Provided entries below:

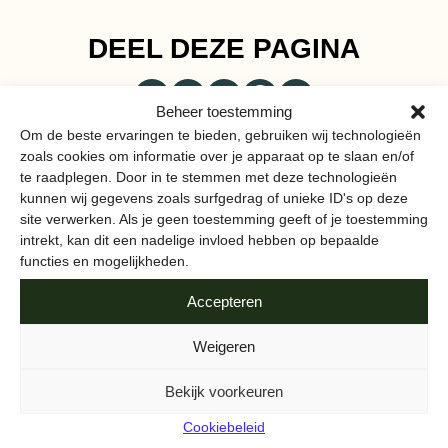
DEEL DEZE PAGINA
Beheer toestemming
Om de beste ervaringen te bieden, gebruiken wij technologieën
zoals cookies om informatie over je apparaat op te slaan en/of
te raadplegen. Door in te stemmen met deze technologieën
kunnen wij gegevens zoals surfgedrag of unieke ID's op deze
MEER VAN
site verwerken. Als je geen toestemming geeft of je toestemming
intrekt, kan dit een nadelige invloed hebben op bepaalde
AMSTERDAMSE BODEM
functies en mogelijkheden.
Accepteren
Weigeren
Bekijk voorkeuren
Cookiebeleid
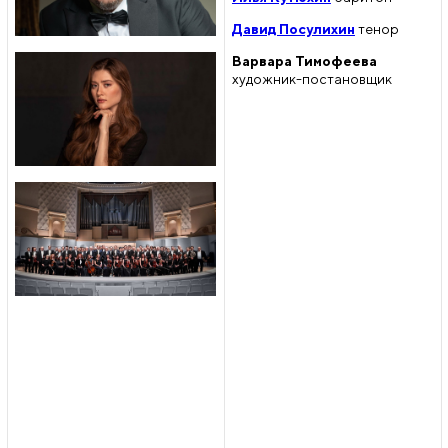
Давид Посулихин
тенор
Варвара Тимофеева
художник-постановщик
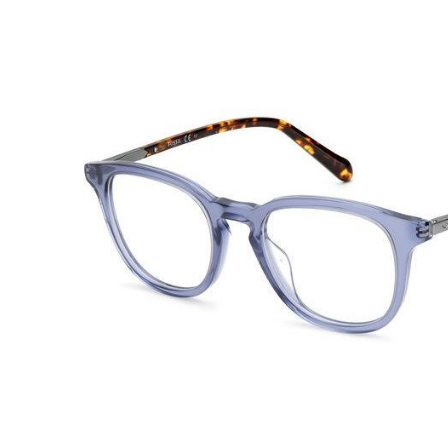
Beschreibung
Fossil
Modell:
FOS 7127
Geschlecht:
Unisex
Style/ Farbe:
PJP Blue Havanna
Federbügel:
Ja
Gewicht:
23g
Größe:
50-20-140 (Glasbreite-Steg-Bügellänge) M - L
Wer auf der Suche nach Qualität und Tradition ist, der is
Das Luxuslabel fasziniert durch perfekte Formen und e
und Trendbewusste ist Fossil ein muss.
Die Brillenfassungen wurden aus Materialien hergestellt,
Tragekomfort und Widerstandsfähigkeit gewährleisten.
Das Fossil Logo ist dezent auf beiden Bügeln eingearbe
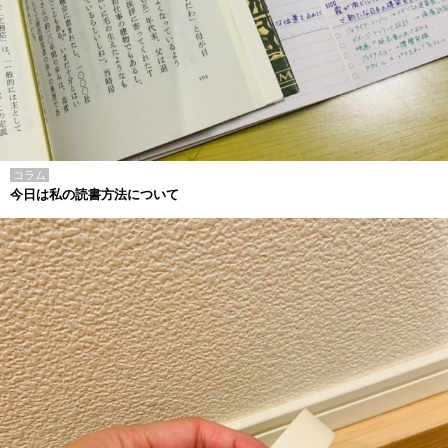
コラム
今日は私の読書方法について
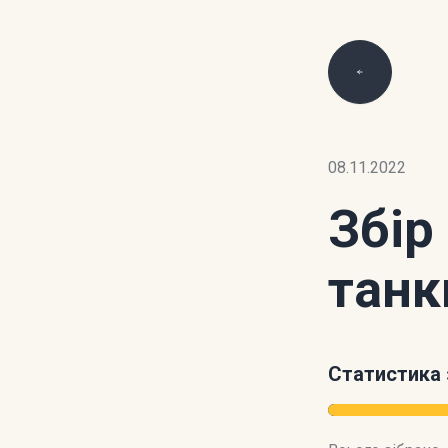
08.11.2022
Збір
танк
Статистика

End of Provided entries.
Provided entries below:

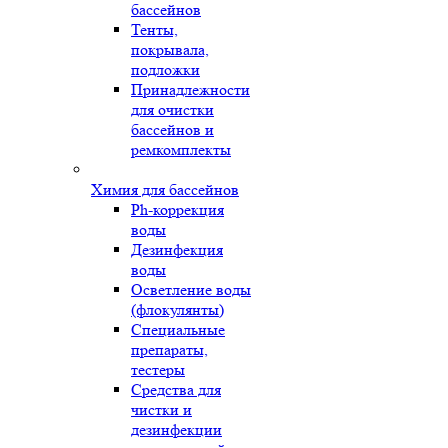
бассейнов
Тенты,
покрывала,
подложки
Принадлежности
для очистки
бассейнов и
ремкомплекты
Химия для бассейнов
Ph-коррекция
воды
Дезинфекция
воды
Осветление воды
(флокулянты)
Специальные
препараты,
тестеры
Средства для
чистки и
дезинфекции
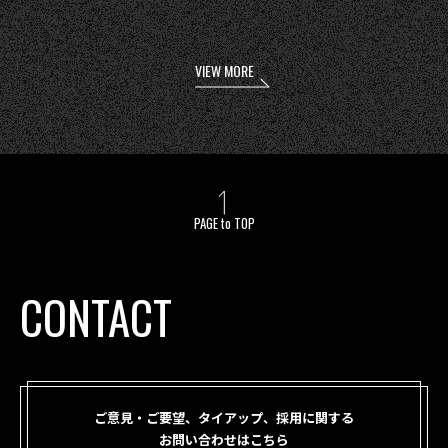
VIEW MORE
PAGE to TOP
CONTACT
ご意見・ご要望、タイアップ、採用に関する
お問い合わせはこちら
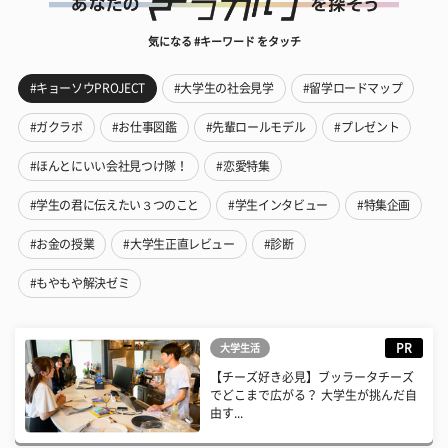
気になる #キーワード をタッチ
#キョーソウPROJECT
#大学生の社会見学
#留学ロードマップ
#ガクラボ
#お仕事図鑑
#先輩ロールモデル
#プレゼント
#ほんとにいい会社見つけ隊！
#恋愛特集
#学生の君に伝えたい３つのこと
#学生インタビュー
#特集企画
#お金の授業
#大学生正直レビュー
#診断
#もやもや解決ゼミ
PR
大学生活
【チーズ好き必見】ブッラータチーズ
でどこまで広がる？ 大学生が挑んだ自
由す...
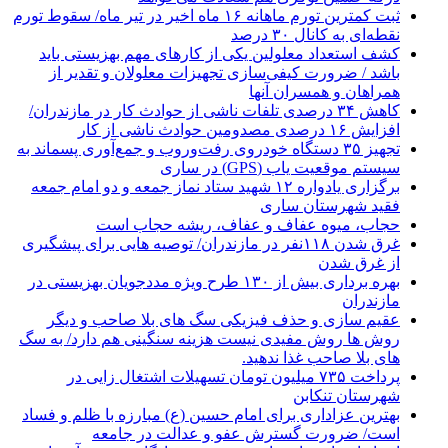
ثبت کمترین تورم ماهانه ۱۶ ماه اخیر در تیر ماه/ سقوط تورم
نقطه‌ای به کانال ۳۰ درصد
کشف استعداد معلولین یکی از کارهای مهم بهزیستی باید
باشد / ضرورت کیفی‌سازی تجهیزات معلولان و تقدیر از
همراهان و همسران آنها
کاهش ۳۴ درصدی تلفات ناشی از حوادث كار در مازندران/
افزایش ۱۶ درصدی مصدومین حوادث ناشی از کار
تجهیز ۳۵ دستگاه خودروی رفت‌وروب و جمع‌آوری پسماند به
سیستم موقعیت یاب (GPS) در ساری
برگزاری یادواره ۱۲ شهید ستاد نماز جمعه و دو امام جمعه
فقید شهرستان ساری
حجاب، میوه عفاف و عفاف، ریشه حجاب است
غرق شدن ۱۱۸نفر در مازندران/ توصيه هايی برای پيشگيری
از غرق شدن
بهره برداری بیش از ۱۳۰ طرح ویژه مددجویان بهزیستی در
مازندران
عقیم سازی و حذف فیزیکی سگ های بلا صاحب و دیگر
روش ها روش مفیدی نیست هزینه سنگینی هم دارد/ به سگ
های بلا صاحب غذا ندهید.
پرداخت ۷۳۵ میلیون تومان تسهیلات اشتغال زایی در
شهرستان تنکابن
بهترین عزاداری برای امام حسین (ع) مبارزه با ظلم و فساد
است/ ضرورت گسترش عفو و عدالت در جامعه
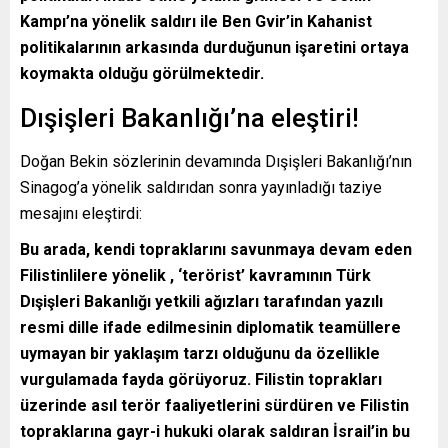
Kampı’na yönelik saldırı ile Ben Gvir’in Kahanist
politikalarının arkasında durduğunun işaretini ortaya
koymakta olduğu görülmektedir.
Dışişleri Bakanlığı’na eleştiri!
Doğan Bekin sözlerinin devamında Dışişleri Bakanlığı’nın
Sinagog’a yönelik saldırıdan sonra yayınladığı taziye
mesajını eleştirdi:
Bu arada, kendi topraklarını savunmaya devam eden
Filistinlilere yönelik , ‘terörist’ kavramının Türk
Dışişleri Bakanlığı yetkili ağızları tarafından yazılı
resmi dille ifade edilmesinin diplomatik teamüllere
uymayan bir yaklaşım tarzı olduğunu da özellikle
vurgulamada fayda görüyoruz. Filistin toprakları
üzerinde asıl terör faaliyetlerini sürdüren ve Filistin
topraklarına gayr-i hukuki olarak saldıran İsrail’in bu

End of Provided entries.

About this exercise - Scan the records for the string "حوادث" and report each line where it occurs.

Reply -
کاهش ۳۴ درصدی تلفات ناشی از حوادث كار در مازندران/
افزایش ۱۶ درصدی مصدومین حوادث ناشی از کار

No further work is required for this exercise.